- Fragmento
============================================================

La imagen en el espejo


            Larra el eterno rebelde. Larra, el eterno descontento, afirmó: “La literatura no puede ser nunca sino la expresión de la época”. Yo diré: La novela –rama del árbol Literatura- es la expresión de la vida por medio del arte literario. Más aún, la novela es la imagen de la vida vista en el espejo de las letras. Y la vida no tiene épocas concretas. La vida está ahí desde Adán.

            ¿Dónde, en lo literario, novelesco, termina lo real y comienza lo ficticio? ¿De veras los personajes de novela son –cual dijo Unamuno- entes de ficción? Este personaje encerrado en las páginas de un libro, ¿no ha vivido realmente?, ¿no pudo existir ayer?, ¿no puede ser ese que pase, ahora mismo, por la calle?, ¿no puede manifestarse, mañana, en el niño que acaba de nacer? Los hombres de carne mueren. Los personajes llamados de ficción, imaginativos, novelescos, son inmortales o, por lo menos, renacen a cada instante, o resucitan, en la mente del lector que los liberta, leyendo, de su cárcel fría de papel. Y este personaje resucitado que vivió, o no vivió, de verdad, hace siglos ¿tiene época? Y el escritor que le dio vida y cobró fama gracias a él ¿puede ser, en rigor, encuadrado en los límites estrechos de una determinada centuria? Si son de ayer y son de hoy y serán de mañana ¿cuál es su época, en fin? Todas, es decir, ninguna. Esta es a mi modo la generalización de la frase de Larra en cuanto a lo novelesco se refiere. Quiere decirse que la novela –la Novela- no tiene edad ni puede decirse de una de ellas en particular –si ella es verdaderamente grande- que pertenece a una determinada época. Toda obra literaria tiene sus raíces en las honduras del corazón y del espíritu humano y éstos son universales en espacio y tiempo; éstos no son de ayer, de hoy y de mañana y así será mientras el mundo sea mundo y haya un hombre vivo sobre el Globo. De ahí que las grandes obras escritas no pierdan jamás actualidad. Ni sus autores tampoco.

============================================================

- Datos proporcionados
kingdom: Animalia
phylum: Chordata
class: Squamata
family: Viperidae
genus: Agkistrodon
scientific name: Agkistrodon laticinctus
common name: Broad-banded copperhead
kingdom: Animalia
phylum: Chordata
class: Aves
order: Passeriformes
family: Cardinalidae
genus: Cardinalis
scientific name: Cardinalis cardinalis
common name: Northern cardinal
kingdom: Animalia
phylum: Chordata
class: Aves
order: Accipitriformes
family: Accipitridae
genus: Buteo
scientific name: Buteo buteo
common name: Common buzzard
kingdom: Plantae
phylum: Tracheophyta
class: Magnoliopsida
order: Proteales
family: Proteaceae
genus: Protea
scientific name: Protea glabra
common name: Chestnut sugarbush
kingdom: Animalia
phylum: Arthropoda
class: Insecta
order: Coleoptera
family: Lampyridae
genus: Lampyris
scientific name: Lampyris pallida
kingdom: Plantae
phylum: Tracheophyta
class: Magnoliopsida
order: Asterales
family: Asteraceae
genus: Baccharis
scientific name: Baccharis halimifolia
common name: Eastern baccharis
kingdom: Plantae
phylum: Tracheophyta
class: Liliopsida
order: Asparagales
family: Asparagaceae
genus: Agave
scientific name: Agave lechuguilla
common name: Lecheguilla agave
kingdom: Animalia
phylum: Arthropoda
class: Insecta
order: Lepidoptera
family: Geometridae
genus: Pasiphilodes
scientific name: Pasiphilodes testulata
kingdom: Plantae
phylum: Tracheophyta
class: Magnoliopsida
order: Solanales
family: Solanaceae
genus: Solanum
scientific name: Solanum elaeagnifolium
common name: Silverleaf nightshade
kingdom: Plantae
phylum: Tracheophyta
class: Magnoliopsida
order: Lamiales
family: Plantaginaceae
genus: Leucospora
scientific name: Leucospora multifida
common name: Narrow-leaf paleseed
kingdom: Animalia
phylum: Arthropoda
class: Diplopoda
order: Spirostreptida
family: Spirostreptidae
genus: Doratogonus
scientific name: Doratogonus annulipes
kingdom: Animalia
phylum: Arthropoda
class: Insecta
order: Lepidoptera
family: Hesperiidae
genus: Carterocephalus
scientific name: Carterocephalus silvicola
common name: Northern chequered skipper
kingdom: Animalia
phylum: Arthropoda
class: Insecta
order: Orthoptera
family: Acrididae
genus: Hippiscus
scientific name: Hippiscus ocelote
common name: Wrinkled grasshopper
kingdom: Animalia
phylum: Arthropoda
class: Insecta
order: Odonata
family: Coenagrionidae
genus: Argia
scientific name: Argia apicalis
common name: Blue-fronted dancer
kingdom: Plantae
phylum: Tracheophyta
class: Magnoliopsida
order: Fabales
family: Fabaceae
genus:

============================================================

- Tarea 1
Transcriba al pie de la letra una parte del fragmento sobre la novela, comenzando en las palabras "Larra el eterno" y terminando después de "ahí desde Adán.".
- Tarea 2
Reduzca a una lista breve el párrafo del fragmento sobre la novela que comienza con «¿Dónde, en lo literario, novelesco», conservando sus ideas principales.

- Solución propuesta 1
Larra el eterno rebelde. Larra, el eterno descontento, afirmó: “La literatura no puede ser nunca sino la expresión de la época”. Yo diré: La novela –rama del árbol Literatura- es la expresión de la vida por medio del arte literario. Más aún, la novela es la imagen de la vida vista en el espejo de las letras. Y la vida no tiene épocas concretas. La vida está ahí desde Adán.

- Solución propuesta 2
- Se pregunta dónde termina lo real y comienza lo ficticio en la novela, y si los personajes son, como dijo Unamuno, entes de ficción.
- Un personaje encerrado en un libro pudo existir ayer, puede pasar hoy por la calle o manifestarse mañana en un recién nacido.
- Los hombres de carne mueren; los personajes novelescos son inmortales o renacen en la mente del lector que, al leer, los libera de su cárcel de papel.
- Ni esos personajes ni el escritor que les dio vida pueden encuadrarse en una centuria concreta: su época son todas, es decir, ninguna.
- Así se generaliza la frase de Larra en lo que respecta a lo novelesco: la novela verdaderamente grande no tiene edad ni pertenece a una época determinada.
- Toda obra literaria arraiga en el corazón y el espíritu humano, que son universales en espacio y tiempo.
- Por eso las grandes obras escritas, y también sus autores, nunca pierden actualidad.